- _Given records_:
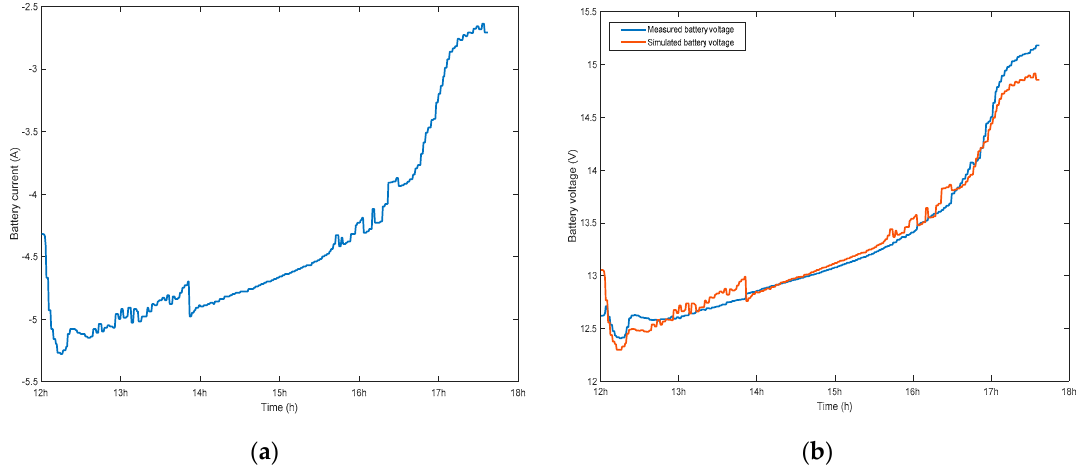
Figure 5. ( a ) The battery’s current in the charging mode; ( b ) The simulation and experimental battery’s voltage in the charging mode.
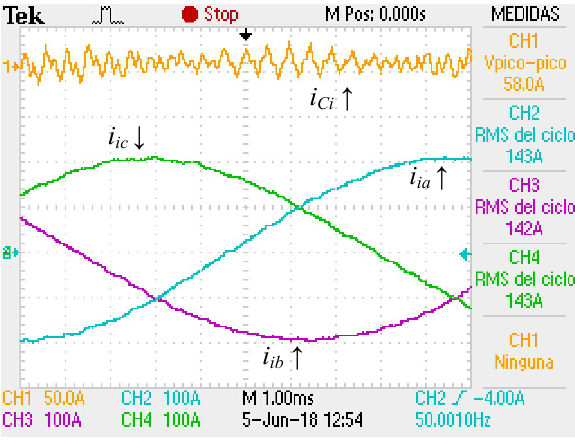
Figure 21. Input current at the PCC i .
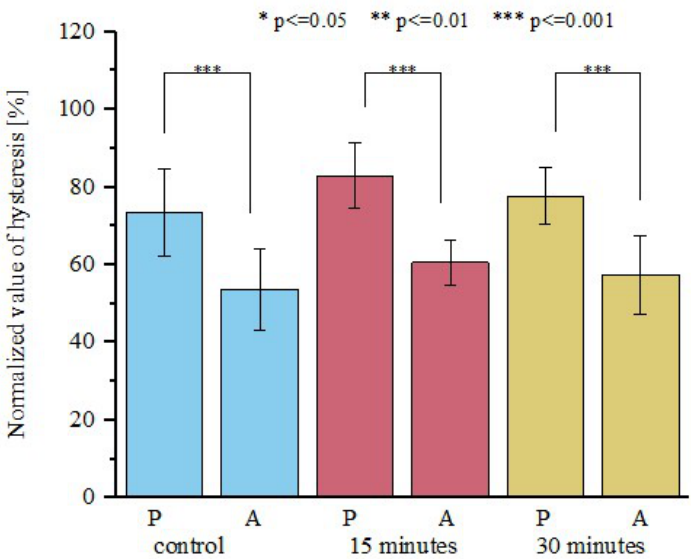
Figure 5. Normalized values of hysteresis for posterior and anterior tendon fascicle bundles. Values are shown for control samples, as well as for samples which were open-air dried for 15 and 30 min. Drying does not influence energy dissipation of the material; n = 10.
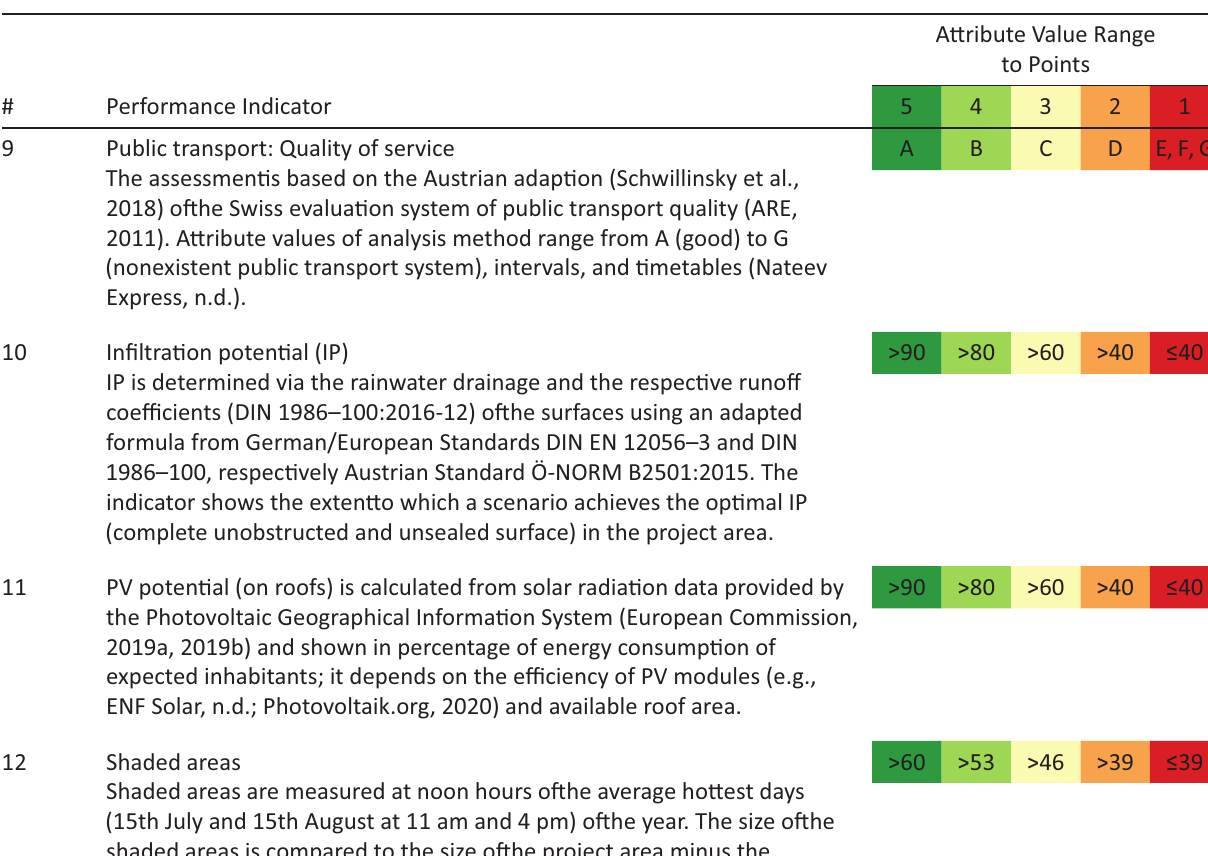
Table 2. Performance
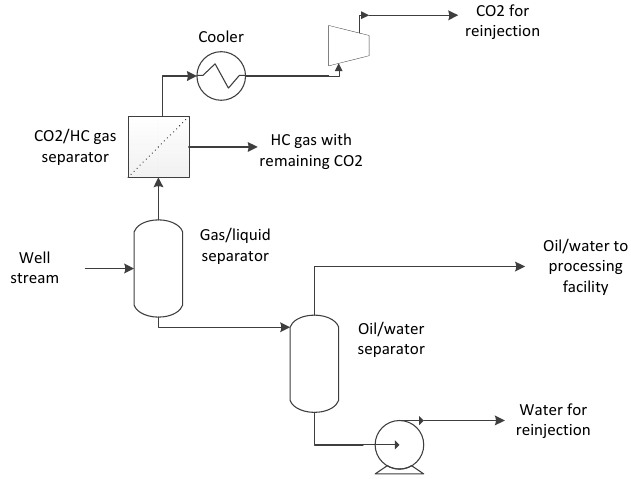
Figure 9. Main functions of a typical processing concept for CO 2 -EOR (courtesy Aker Solutions).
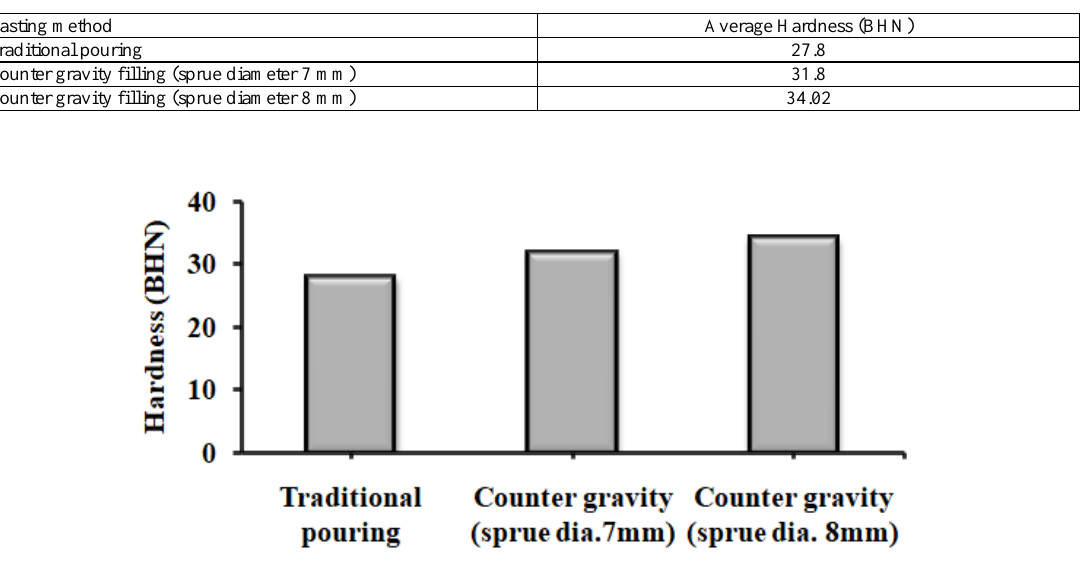
Table 2. Hardness of samples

- _Task brief_: Above are records with pictures; repeat them exactly, but without the pictures.

- _Reply to the task_:
Figure 5. ( a ) The battery’s current in the charging mode; ( b ) The simulation and experimental battery’s voltage in the charging mode.
Figure 21. Input current at the PCC i .
Figure 5. Normalized values of hysteresis for posterior and anterior tendon fascicle bundles. Values are shown for control samples, as well as for samples which were open-air dried for 15 and 30 min. Drying does not influence energy dissipation of the material; n = 10.
Table 2. Performance
Figure 9. Main functions of a typical processing concept for CO 2 -EOR (courtesy Aker Solutions).
Table 2. Hardness of samples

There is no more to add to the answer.